### PASSAGE TO READ
---+---
# Special BLTs & Cantaloupe (A la Half-Smoked)



## Bearcarver (Oct 17, 2021)

*Special BLTs & Cantaloupe *(A la Half-Smoked)​


I know it wasn’t that long ago I posted some BLTs, but I had to show you guys the ones I made with the Beautiful Tomatoes Warren “Half-Smoked” brought me, when he came to pick up two of my MES Smokers, along with one of the most Beautiful Giant Cantaloupes we’ve ever seen.
The Maters gave me slices as big as my Maiers’ Italian Bread !!
I’ll make these the same way I always do—Two slices of Toast, with Miracle Whip, Lettuce, a Big slice of Mater (if I have one), and a Bunch of Bacon.  
*Note: *The Bacon I used was from some BBBB I made a few years ago.

I’ll do a couple BLTs like that, and then I’ll show you the Awesome Cantaloupe Warren brought us.
It was Perfect, and it lasted a couple days!!

Thank You Half-Smoked!!!

Bear


Some of my BBBB in the Ninja:







Ninja-Fried Up & Ready:






Toasted Maiers' Italian Bread:







Miracle Whip & Lettuce on Toast:






Loaded with Bacon:






This is what I had to show You Guys---That is a slice of a Beautiful Tomato!!  Thank You Warren!
Bear's First Night's Supper:






Let's do the same on the Second Night:






Another pile of Bacon:






And another Slice of a Beautiful Tomato:






Bear's Second Night's Supper:






Here's the Beautiful Giant Cantaloupe "Warren" brought me, along with the Maters & some Corn:






A Closer Look at the Beast!!
---+---
### WHAT THE TASK REQUIRES
Please answer these questions about the BLT post:
(a) What did Warren come to pick up?
(b) What was the bacon fried in?
(c) Besides the tomatoes and the cantaloupe, what else did Warren bring?
---+---
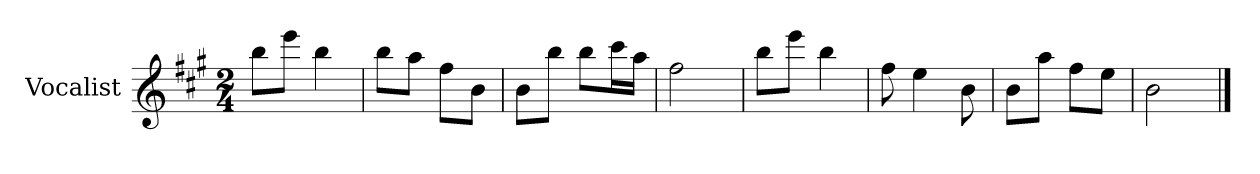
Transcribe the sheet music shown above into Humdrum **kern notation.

**kern
*part1
*staff1
*I"Vocalist
*k[f#c#g#]
*A:
*M2/4
=
8bbL
8eeeJ
4bb
=1
8bbL
8aaJ
8ff#L
8bJ
=2
8bL
8bbJ
8bbL
16ccc#L
16aaJJ
=3
2ff#
=4
8bbL
8eeeJ
4bb
=5
8ff#
4ee
8b
=6
8bL
8aaJ
8ff#L
8eeJ
=7
2b
==
*-
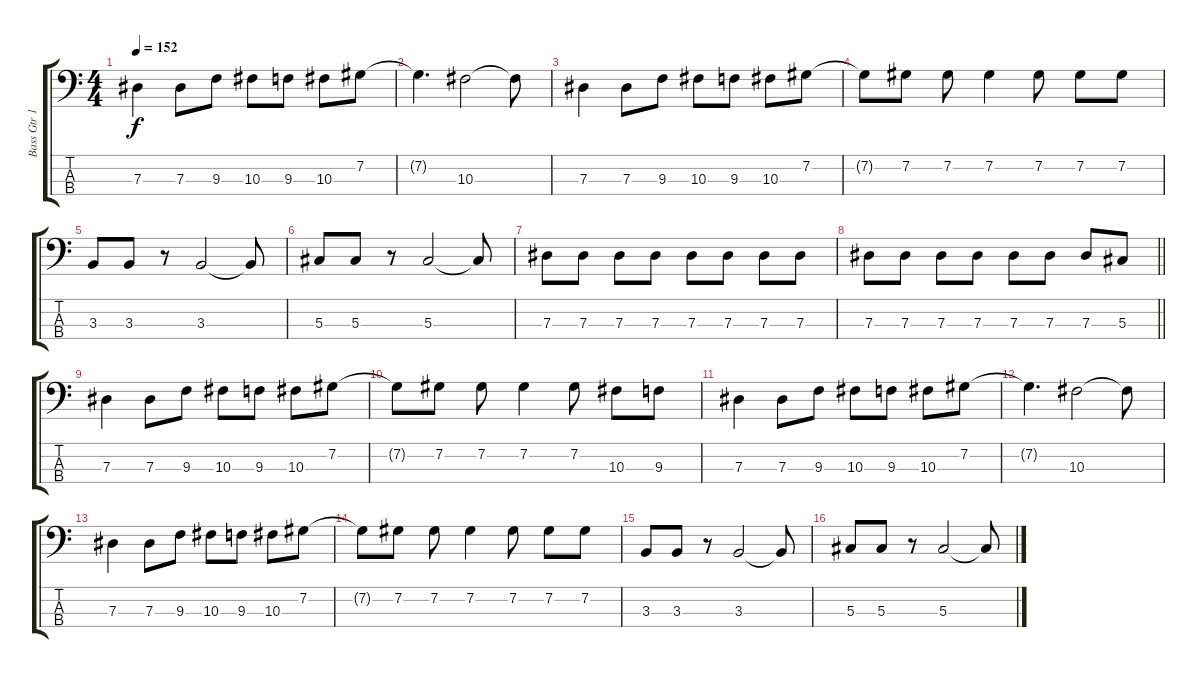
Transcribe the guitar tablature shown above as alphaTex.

\track ("Bass Gtr 1" "Bass Gtr 1") {instrument distortionguitar}
\staff {score tabs}
\tuning (Gb2 Db2 Ab1 Eb1) {hide}
\ts (4 4)
\tempo 152
\clef f4
\ks c
7.3.4{dy f} 7.3.8 9.3.8 10.3.8 9.3.8 10.3.8 7.2.8 |
7.2{t}.4{d} 10.3.2 10.3{t}.8 |
7.3.4 7.3.8 9.3.8 10.3.8 9.3.8 10.3.8 7.2.8 |
7.2{t}.8 7.2.8 7.2.8 7.2.4 7.2.8 7.2.8 7.2.8 |
3.3.8 3.3.8 r.8 3.3.2 3.3{t}.8 |
5.3.8 5.3.8 r.8 5.3.2 5.3{t}.8 |
7.3.8 7.3.8 7.3.8 7.3.8 7.3.8 7.3.8 7.3.8 7.3.8 |
\barLineRight lightlight
7.3.8 7.3.8 7.3.8 7.3.8 7.3.8 7.3.8 7.3.8 5.3.8 |
7.3.4 7.3.8 9.3.8 10.3.8 9.3.8 10.3.8 7.2.8 |
7.2{t}.8 7.2.8 7.2.8 7.2.4 7.2.8 10.3.8 9.3.8 |
7.3.4 7.3.8 9.3.8 10.3.8 9.3.8 10.3.8 7.2.8 |
7.2{t}.4{d} 10.3.2 10.3{t}.8 |
7.3.4 7.3.8 9.3.8 10.3.8 9.3.8 10.3.8 7.2.8 |
7.2{t}.8 7.2.8 7.2.8 7.2.4 7.2.8 7.2.8 7.2.8 |
3.3.8 3.3.8 r.8 3.3.2 3.3{t}.8 |
5.3.8 5.3.8 r.8 5.3.2 5.3{t}.8
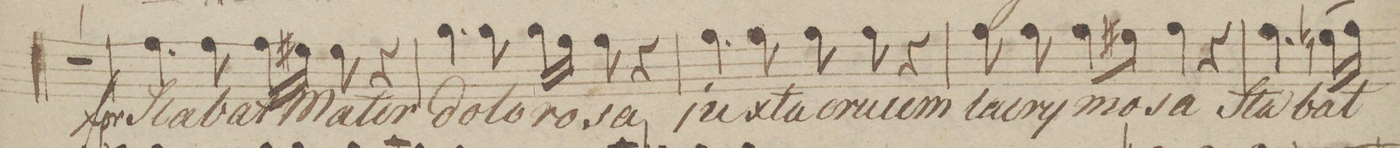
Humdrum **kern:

**kern	**text	**dynam
*I"Cant.	*	*
*clefC1	*	*
*k[b-]	*	*
*met(c)	*	*
*M4/4	*	*
1r	.	.
.	.	f
=12	=12	=12
4.dd\	Sta-	f
8dd\	-bat	.
16dd\LL	Ma-	.
16cc#X\JJ	.	.
8cc#\	-ter	.
4r	.	.
=13	=13	=13
4.ee\	do-	.
8ee\	-lo-	.
16ee\LL	-ro-	.
16dd\JJ	.	.
8dd\	-sa	.
4r	.	.
=14	=14	=14
4.dd\	ju-	.
8dd\	-xta	.
8dd\	cru-	.
8dd\	-cem	.
4r	.	.
=15	=15	=15
8dd\	la-	.
8dd\	-cry-	.
8dd\L	-mo-	.
8cc#X\J	.	.
4dd\	-sa	.
4r	.	.
=16	=16	=16
4.dd\	Sta-	.
(16ccn\LL	-bat	.
16dd\JJ)	.	.
16dd\LL	Ma-	.
16ee-X\JJ	.	.
8ee-\	-ter	.
4r	.	.
=17	=17	=17
4ee\	do-	.
16ee\LL	.	.
32dd\L	.	.
32ee\JJJ	.	.
16ff\LL	-lo-	.
16ee\JJ	.	.
16ee\LL	-ro-	.
16dd\JJ	.	.
8dd\	-sa	.
4r	.	.
=18	=18	=18
16ff\LL	Sta-	.
16ee-X\JJ	.	.
8ee-\	-bat	.
16ee-\LL	Ma-	.
16dd\JJ	.	.
8dd\	-ter	.
2r	.	.
=19	=19	=19
8cc\	ju-	.
8cc\	-xta	.
8cc\	cru-	.
8cc\	-cem	.
8dd-X\	la-	.
8dd-\	-cry-	.
4dd-\	-mo-	.
=20	=20	=20
4cc\	-sa	.
4r	.	.
2r	.	.
=21	=21	=21
*-	*-	*-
---+---
### SOLUTION FOR THIS PROBLEM
(a) Two of the MES Smokers
(b) The Ninja
(c) Some corn